Total ad clicks generated.

User Action

Update manually from ad platforms.


Conversions

Total desired actions completed.

User Action

Update from:

  • Conversion tracking
  • CRM
  • Analytics platform

CPA

Campaign-level Cost Per Acquisition.

Formula

CPA = {Campaign Cost}/{Campaign Conversions}

Why It Matters

Helps identify:

  • Expensive campaigns
  • Efficient campaigns
  • Budget optimization opportunities

ROAS

Campaign-level profitability.

Formula

ROAS = {Campaign Revenue}/{Campaign Cost}

Example

Revenue = $2,000
Cost = $75

ROAS = 26.67

This indicates a highly profitable campaign.


Revenue

Revenue attributed to the campaign.

User Action

Update manually from:

  • Ecommerce platform
  • CRM
  • Analytics software

Remarks

This provides quick profitability insights.

Examples:

  • Making Money
  • Losing Money

Suggested Logic

  • ROAS > 1 → Making Money
  • ROAS < 1 → Losing Money

Conditional formatting highlights:

  • Red = Poor performance
  • Neutral/White = Healthy performance

What Users Need to Update

The dashboard mostly requires updates in these columns:

ColumnManual Update Required?
CampaignYes
Daily BudgetYes
CostYes
ClicksYes
ConversionsYes
RevenueYes

The remaining metrics can be formula-driven.

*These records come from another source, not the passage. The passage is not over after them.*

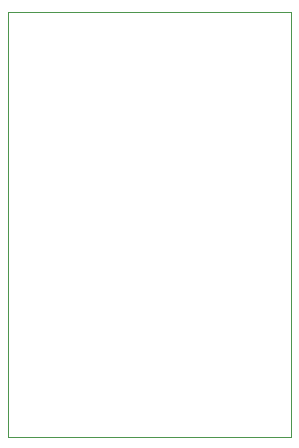
<source format=gm1>
%TF.GenerationSoftware,KiCad,Pcbnew,(6.0.0)*%
%TF.CreationDate,2023-03-26T17:46:31-04:00*%
%TF.ProjectId,daughterBoard,64617567-6874-4657-9242-6f6172642e6b,rev?*%
%TF.SameCoordinates,Original*%
%TF.FileFunction,Profile,NP*%
%FSLAX46Y46*%
G04 Gerber Fmt 4.6, Leading zero omitted, Abs format (unit mm)*
G04 Created by KiCad (PCBNEW (6.0.0)) date 2023-03-26 17:46:31*
%MOMM*%
%LPD*%
G01*
G04 APERTURE LIST*
%TA.AperFunction,Profile*%
%ADD10C,0.100000*%
%TD*%
G04 APERTURE END LIST*
D10*
X124000000Y-50000000D02*
X124000000Y-86000000D01*
X100000000Y-50000000D02*
X100000000Y-86000000D01*
X100000000Y-50000000D02*
X124000000Y-50000000D01*
X124000000Y-86000000D02*
X100000000Y-86000000D01*
M02*

</source>
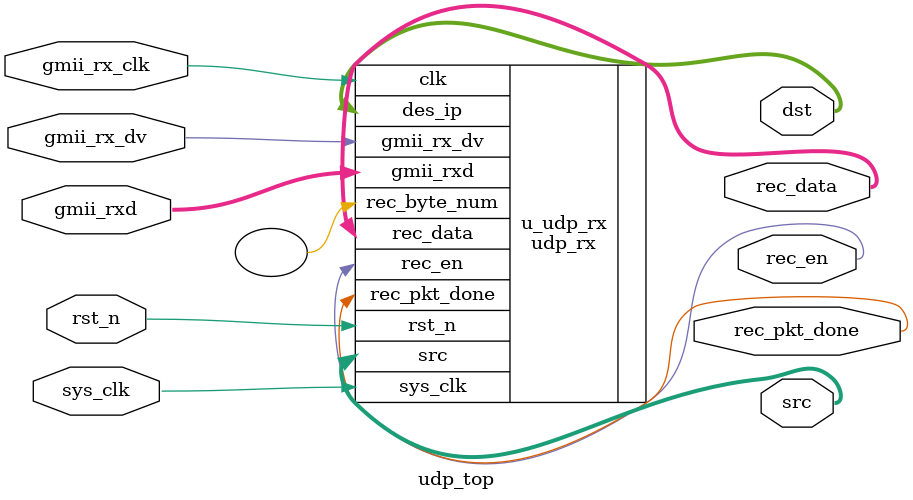
<source format=v>
module udp_top(
    input              sys_clk,
    input                rst_n       , //¸´Î»ÐÅºÅ£¬µÍµçÆ½ÓÐÐ§
    //GMII½Ó¿Ú
    input                gmii_rx_clk , //GMII½ÓÊÕÊý¾ÝÊ±ÖÓ
    input                gmii_rx_dv  , //GMIIÊäÈëÊý¾ÝÓÐÐ§ÐÅºÅ
    input        [7:0]   gmii_rxd    , //GMIIÊäÈëÊý¾Ý

    //ÓÃ»§½Ó¿Ú
    output               rec_pkt_done, //ÒÔÌ«Íøµ¥°üÊý¾Ý½ÓÊÕÍê³ÉÐÅºÅ
    output               rec_en      , //ÒÔÌ«Íø½ÓÊÕµÄÊý¾ÝÊ¹ÄÜÐÅºÅ
    output       [31:0]  rec_data    , //ÒÔÌ«Íø½ÓÊÕµÄÊý¾Ý
     
    output       [31:0]  src         , 
    output       [31:0]  dst   
    );


//*****************************************************
//**                    main code
//*****************************************************

//ÒÔÌ«Íø½ÓÊÕÄ£¿é    
udp_rx 
   u_udp_rx(
    .sys_clk   (sys_clk),            //Íâ²¿50MÊ±ÖÓ
    .clk             (gmii_rx_clk ),        
    .rst_n           (rst_n       ),             
    .gmii_rx_dv      (gmii_rx_dv  ),                                 
    .gmii_rxd        (gmii_rxd    ),       
    .rec_pkt_done    (rec_pkt_done),      
    .rec_en          (rec_en      ),            
    .rec_data        (rec_data    ),
    .des_ip             (dst         ),
    .src             (src         ),          
    .rec_byte_num    ()       
    );                                    



endmodule
</source>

Recommended Update Frequency

Business TypeRecommended Frequency
High Spend AccountsDaily
EcommerceDaily
Lead Generation2–3 Times Weekly
Small BusinessesWeekly

How to Use the Dashboard Strategically


1. Identify Winning Campaigns

Look for:

  • High ROAS
  • Low CPA
  • Consistent conversions

Example:

  • Retargeting Campaign
  • ROAS = 26.67

This campaign likely deserves:

  • Higher budget
  • Expanded audience
  • More creative testing

2. Identify Wasteful Campaigns

Look for:

  • Low ROAS
  • High CPA
  • High spend with weak revenue

Example:

  • Product Campaign
  • ROAS = 0.33

Potential actions:

  • Pause campaign
  • Improve landing page
  • Refine targeting
  • Test new creatives

3. Monitor Budget Allocation

Some campaigns may consume:

  • Large budgets
  • But generate weak returns

This dashboard helps identify:

  • Budget inefficiencies
  • Scaling opportunities

4. Improve Decision-Making

Instead of relying on:

  • Guesswork
  • Platform recommendations
  • Vanity metrics

You can make decisions using:

  • Profitability
  • Conversion efficiency
  • Revenue contribution

Suggested Dashboard Enhancements

You can further improve this dashboard by adding:

Additional KPIs

  • CTR
  • Conversion Rate
  • Impression Share
  • CPM
  • Average Order Value

Visualizations

  • Trend charts
  • Spend vs Revenue graphs
  • ROAS trend analysis
  • Weekly pacing indicators

Automation

Connect directly with:

  • Google Ads
  • Meta Ads
  • Looker Studio
  • Power BI
  • Excel Power Query

Final Thoughts

A dashboard should not just display numbers.

It should help answer:

  • What is working?
  • What is wasting money?
  • Where should budget increase?
  • Where should campaigns be paused?

This dashboard simplifies those decisions into:

  • Clear metrics
  • Easy calculations
  • Visual profitability indicators

The result: Better optimization, better budget allocation, and better advertising performance overall.